In summary, this study revealed for the first time the introduction and global transmission of SVA. Moreover, by processing the phylodynamic and phylogeography in the framework of Bayesian statistics can we determine the origin of SVA was the United States and the introduction of SVA in most countries was from the United States, which has also acted as the disease epicenter. The effective population size, genetic diversity, and the risk of SVA spreading to various countries have elevated over time. Our study provides fresh insights into the global dispersal of SVA, and a better understanding requires more consideration of SVA epidemiological research.

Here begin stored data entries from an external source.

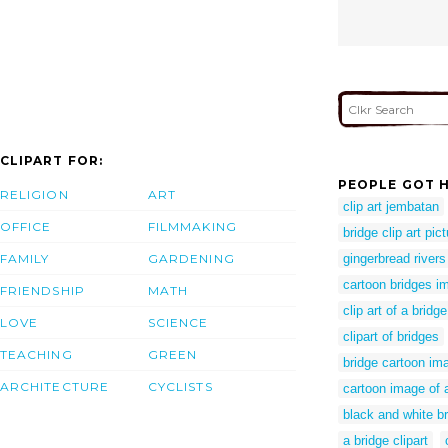
CLIPART FOR:
PEOPLE GOT H
RELIGION
ART
clip art jembatan
OFFICE
FILMMAKING
bridge clip art pic
FAMILY
GARDENING
gingerbread rivers
cartoon bridges i
FRIENDSHIP
MATH
clip art of a bridge
LOVE
SCIENCE
clipart of bridges
TEACHING
GREEN
bridge cartoon im
ARCHITECTURE
CYCLISTS
cartoon image of 
black and white br
a bridge clipart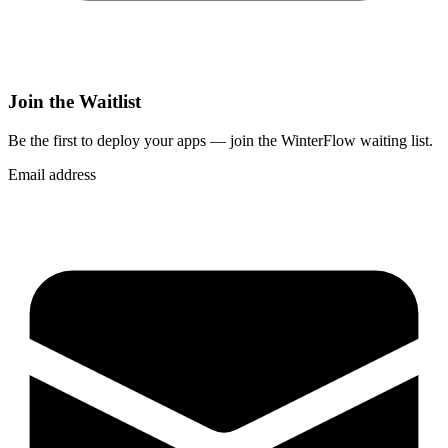
Join the Waitlist
Be the first to deploy
your apps
— join the WinterFlow waiting list.
Email address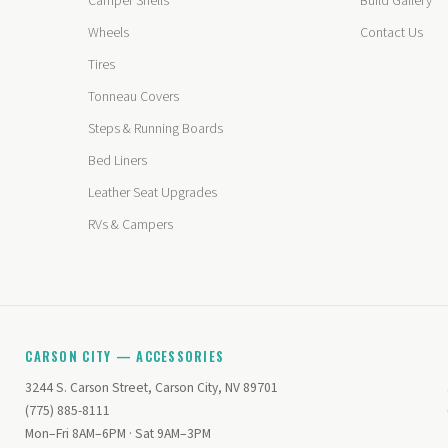
Camper Shells
Build Gallery
Wheels
Contact Us
Tires
Tonneau Covers
Steps & Running Boards
Bed Liners
Leather Seat Upgrades
RVs & Campers
CARSON CITY — ACCESSORIES
3244 S. Carson Street, Carson City, NV 89701
(775) 885-8111
Mon–Fri 8AM–6PM · Sat 9AM–3PM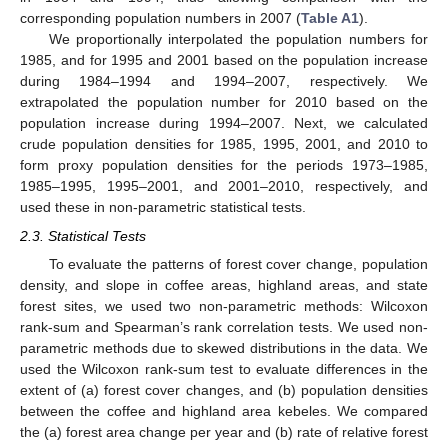
corresponding population numbers in 2007 (
Table A1
).
We proportionally interpolated the population numbers for
1985, and for 1995 and 2001 based on the population increase
during 1984–1994 and 1994–2007, respectively. We
extrapolated the population number for 2010 based on the
population increase during 1994–2007. Next, we calculated
crude population densities for 1985, 1995, 2001, and 2010 to
form proxy population densities for the periods 1973–1985,
1985–1995, 1995–2001, and 2001–2010, respectively, and
used these in non-parametric statistical tests.
2.3. Statistical Tests
To evaluate the patterns of forest cover change, population
density, and slope in coffee areas, highland areas, and state
forest sites, we used two non-parametric methods: Wilcoxon
rank-sum and Spearman’s rank correlation tests. We used non-
parametric methods due to skewed distributions in the data. We
used the Wilcoxon rank-sum test to evaluate differences in the
extent of (a) forest cover changes, and (b) population densities
between the coffee and highland area kebeles. We compared
the (a) forest area change per year and (b) rate of relative forest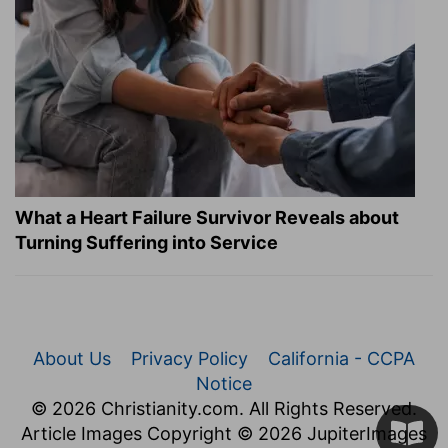
What a Heart Failure Survivor Reveals about
Turning Suffering into Service
About Us
Privacy Policy
California - CCPA
Notice
© 2026 Christianity.com. All Rights Reserved.
Article Images Copyright © 2026 JupiterImages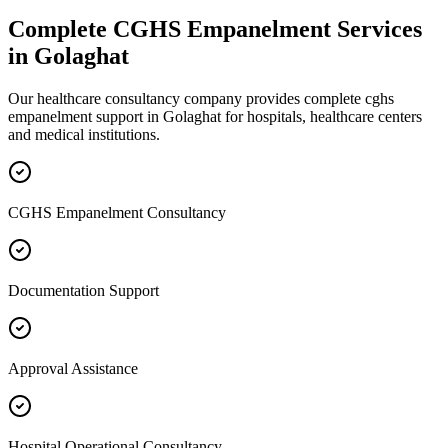
Complete
CGHS Empanelment
Services
in
Golaghat
Our healthcare consultancy company provides complete
cghs
empanelment
support in
Golaghat
for hospitals, healthcare centers
and medical institutions.
CGHS Empanelment Consultancy
Documentation Support
Approval Assistance
Hospital Operational Consultancy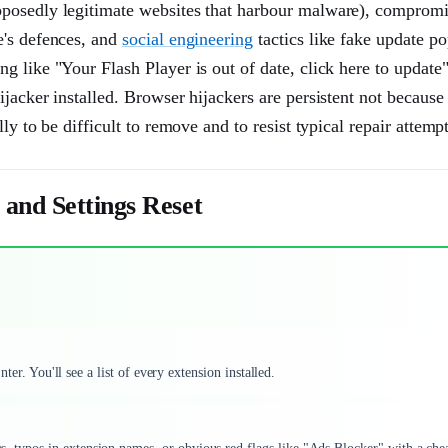
pposedly legitimate websites that harbour malware), compromi
e's defences, and
social engineering
tactics like fake update po
g like "Your Flash Player is out of date, click here to update
jacker installed. Browser hijackers are persistent not because 
y to be difficult to remove and to resist typical repair attempt
 and Settings Reset
ter. You'll see a list of every extension installed.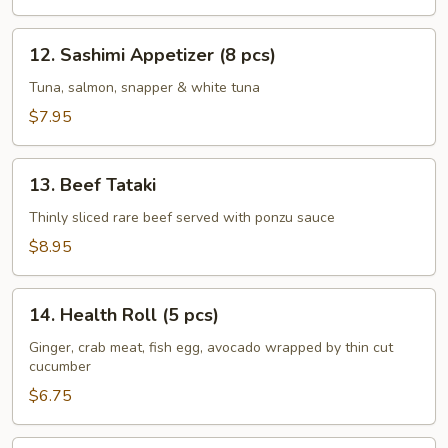
pcs)
12.
12. Sashimi Appetizer (8 pcs)
Sashimi
Appetizer
Tuna, salmon, snapper & white tuna
(8
$7.95
pcs)
13.
13. Beef Tataki
Beef
Tataki
Thinly sliced rare beef served with ponzu sauce
$8.95
14.
14. Health Roll (5 pcs)
Health
Roll
Ginger, crab meat, fish egg, avocado wrapped by thin cut
cucumber
(5
pcs)
$6.75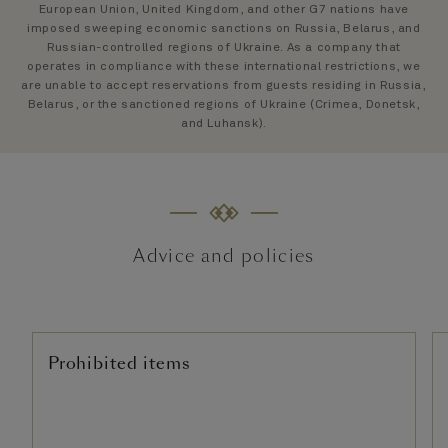
European Union, United Kingdom, and other G7 nations have
imposed sweeping economic sanctions on Russia, Belarus, and
Russian-controlled regions of Ukraine. As a company that
operates in compliance with these international restrictions, we
are unable to accept reservations from guests residing in Russia,
Belarus, or the sanctioned regions of Ukraine (Crimea, Donetsk,
and Luhansk).
Advice and policies
Prohibited items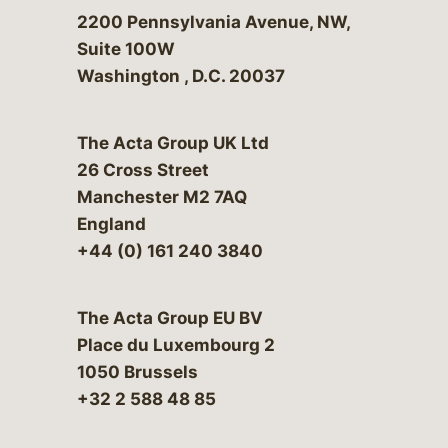
Bergeson & Campbell, P.C.
2200 Pennsylvania Avenue, NW,
Suite 100W
Washington
,
D.C.
20037
The Acta Group UK Ltd
26 Cross Street
Manchester M2 7AQ
England
+44 (0) 161 240 3840
The Acta Group EU BV
Place du Luxembourg 2
1050 Brussels
+32 2 588 48 85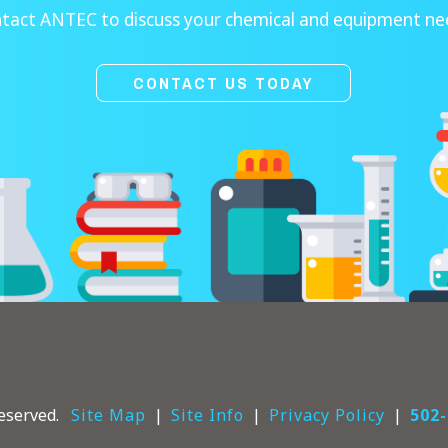
tact ANTEC to discuss your chemical and equipment ne
CONTACT US TODAY
eserved.
Site Map
Site Info
Privacy Policy
502-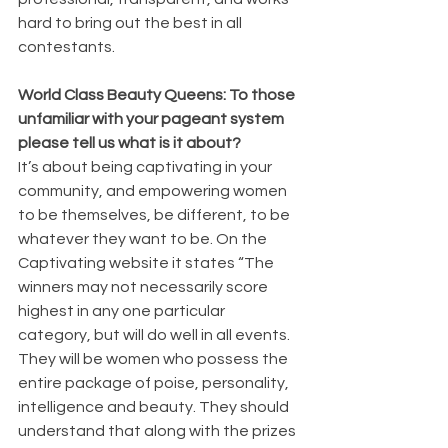
hard to bring out the best in all 
contestants.
World Class Beauty Queens: To those 
unfamiliar with your pageant system 
please tell us what is it about?
It’s about being captivating in your 
community, and empowering women 
to be themselves, be different, to be 
whatever they want to be. On the 
Captivating website it states “The 
winners may not necessarily score 
highest in any one particular 
category, but will do well in all events. 
They will be women who possess the 
entire package of poise, personality, 
intelligence and beauty. They should 
understand that along with the prizes 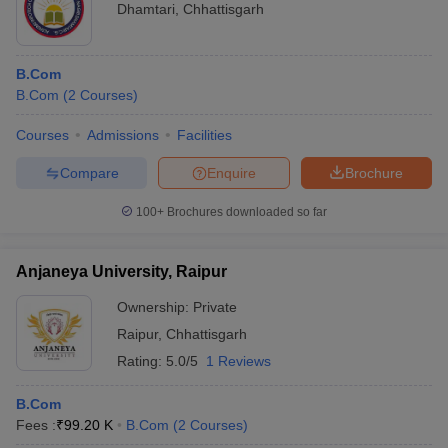
Dhamtari
,
Chhattisgarh
B.Com
B.Com
(
2
Courses
)
Courses
Admissions
Facilities
Compare
Enquire
Brochure
100+
Brochures downloaded so far
Anjaneya University, Raipur
Ownership:
Private
Raipur
,
Chhattisgarh
Rating:
5.0/5
1 Reviews
B.Com
Fees :
₹
99.20 K
B.Com
(
2
Courses
)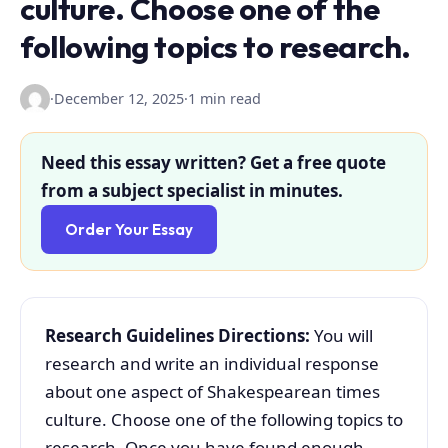
culture. Choose one of the
following topics to research.
·
December 12, 2025
·
1 min read
Need this essay written? Get a free quote
from a subject specialist in minutes.
Order Your Essay
Research Guidelines Directions:
You will
research and write an individual response
about one aspect of Shakespearean times
culture. Choose one of the following topics to
research. Once you have found enough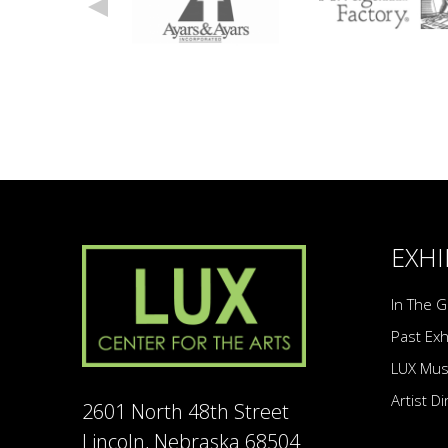
EXHI
In The G
Past Exh
LUX Mu
Artist D
2601 North 48th Street
Lincoln, Nebraska 68504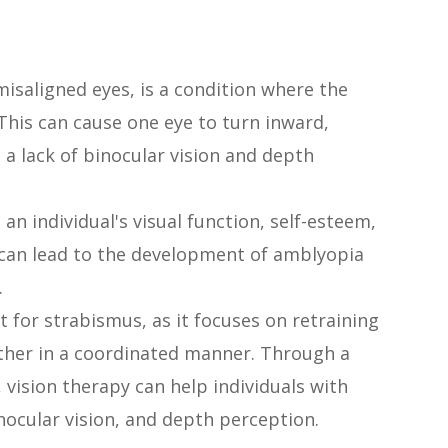
isaligned eyes, is a condition where the
 This can cause one eye to turn inward,
a lack of binocular vision and depth
an individual's visual function, self-esteem,
 it can lead to the development of amblyopia
.
t for strabismus, as it focuses on retraining
ther in a coordinated manner. Through a
s, vision therapy can help individuals with
nocular vision, and depth perception.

Data availability statement

The datasets presented in this study can be found in online repositories. The names of the repository/repositories and accession number(s) can be found below: https://www.ncbi.nlm.nih.gov/genbank/, ON868368; https://www.ncbi.nlm.nih.gov/genbank/, ON868369; https://www.ncbi.nlm.nih.gov/genbank/, ON868370; https://www.ncbi.nlm.nih.gov/genbank/, ON868371; https://www.ncbi.nlm.nih.gov/genbank/, ON868372; https://www.ncbi.nlm.nih.gov/genbank/, ON868373; https://www.ncbi.nlm.nih.gov/genbank/, ON868374; https://www.ncbi.nlm.nih.gov/genbank/, ON868375; https://www.ncbi.nlm.nih.gov/genbank/, ON868376; and https://www.ncbi.nlm.nih.gov/genbank/, ON868377.

Ethics statement

The animal study was reviewed and approved by the Institutional Animal Care and Use Committee (IACUC, SCAU-AEC-2022A010).

Author contributions

HG and Y-JC designed the study and processed the data. HG wrote the manuscript. J-BX, Z-YX, JL, and S-JX helped, collected, and processed the data. HG, Y-JC, and Y-KS participated in the analysis and discussion. X-QX and Y-FZ helped with sample collection and diagnosis. Y-KS and G-HZ supervised and reviewed the manuscript. All authors read and approved the final manuscript.